**WHAT TO WORK ON**.
Turn the text lines of all the items below into a single numbered list. Skip any blank lines and leave the pictures out.

⟨

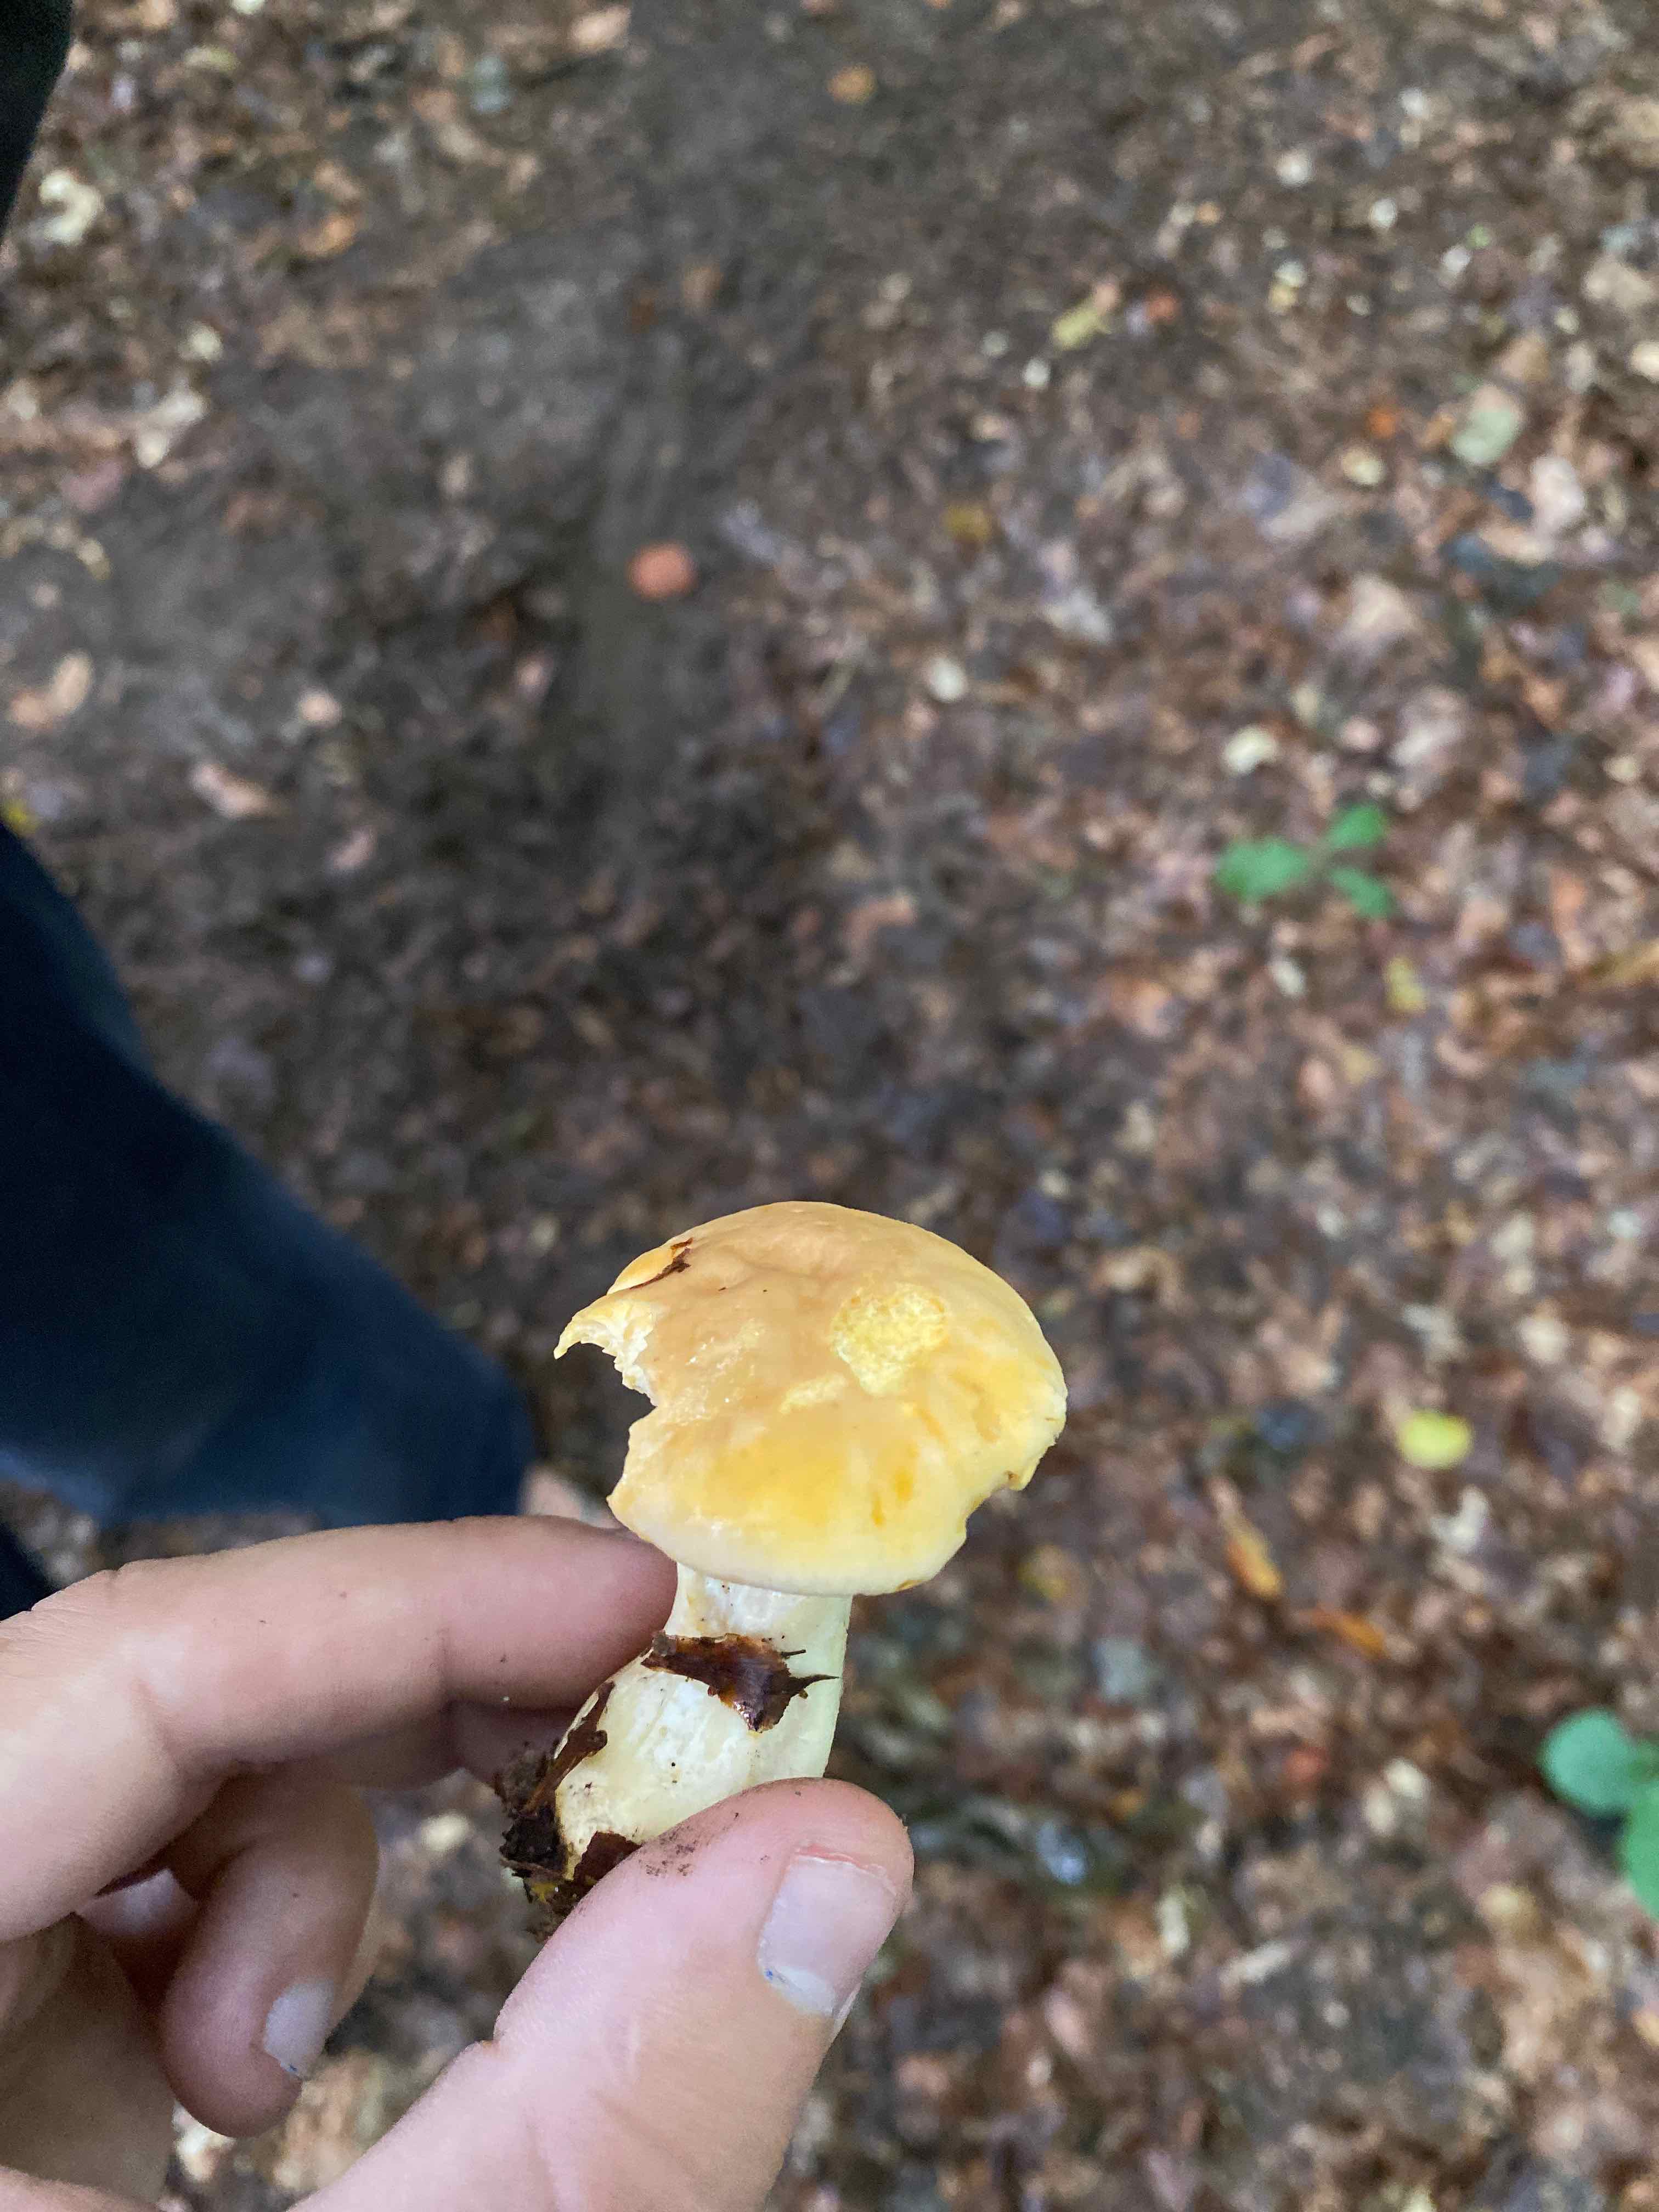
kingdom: Fungi
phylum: Basidiomycota
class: Agaricomycetes
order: Cantharellales
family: Hydnaceae
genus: Cantharellus
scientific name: Cantharellus pallens
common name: bleg kantarel
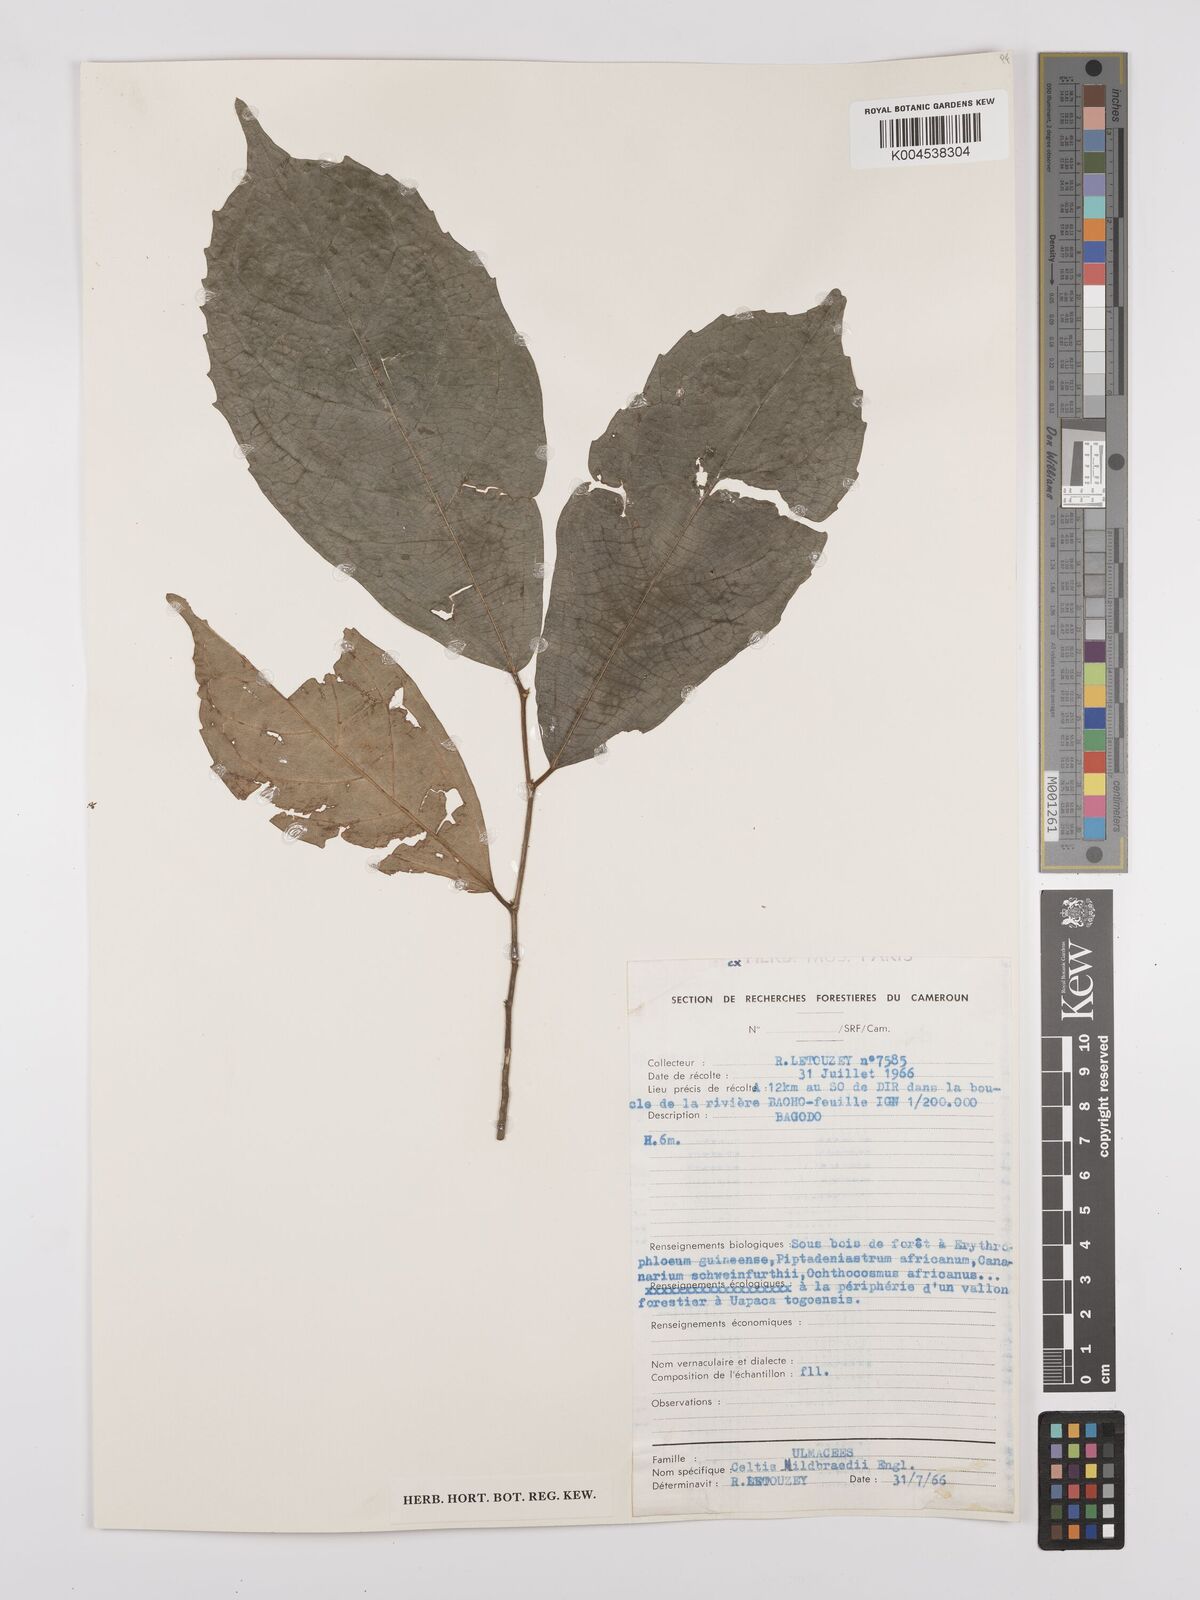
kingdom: Plantae
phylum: Tracheophyta
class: Magnoliopsida
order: Rosales
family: Cannabaceae
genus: Celtis
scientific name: Celtis mildbraedii
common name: Red-fruited stinkwood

⟩

**ANSWER TO THE TASK**.
1. kingdom: Fungi
2. phylum: Basidiomycota
3. class: Agaricomycetes
4. order: Cantharellales
5. family: Hydnaceae
6. genus: Cantharellus
7. scientific name: Cantharellus pallens
8. common name: bleg kantarel
9. kingdom: Plantae
10. phylum: Tracheophyta
11. class: Magnoliopsida
12. order: Rosales
13. family: Cannabaceae
14. genus: Celtis
15. scientific name: Celtis mildbraedii
16. common name: Red-fruited stinkwood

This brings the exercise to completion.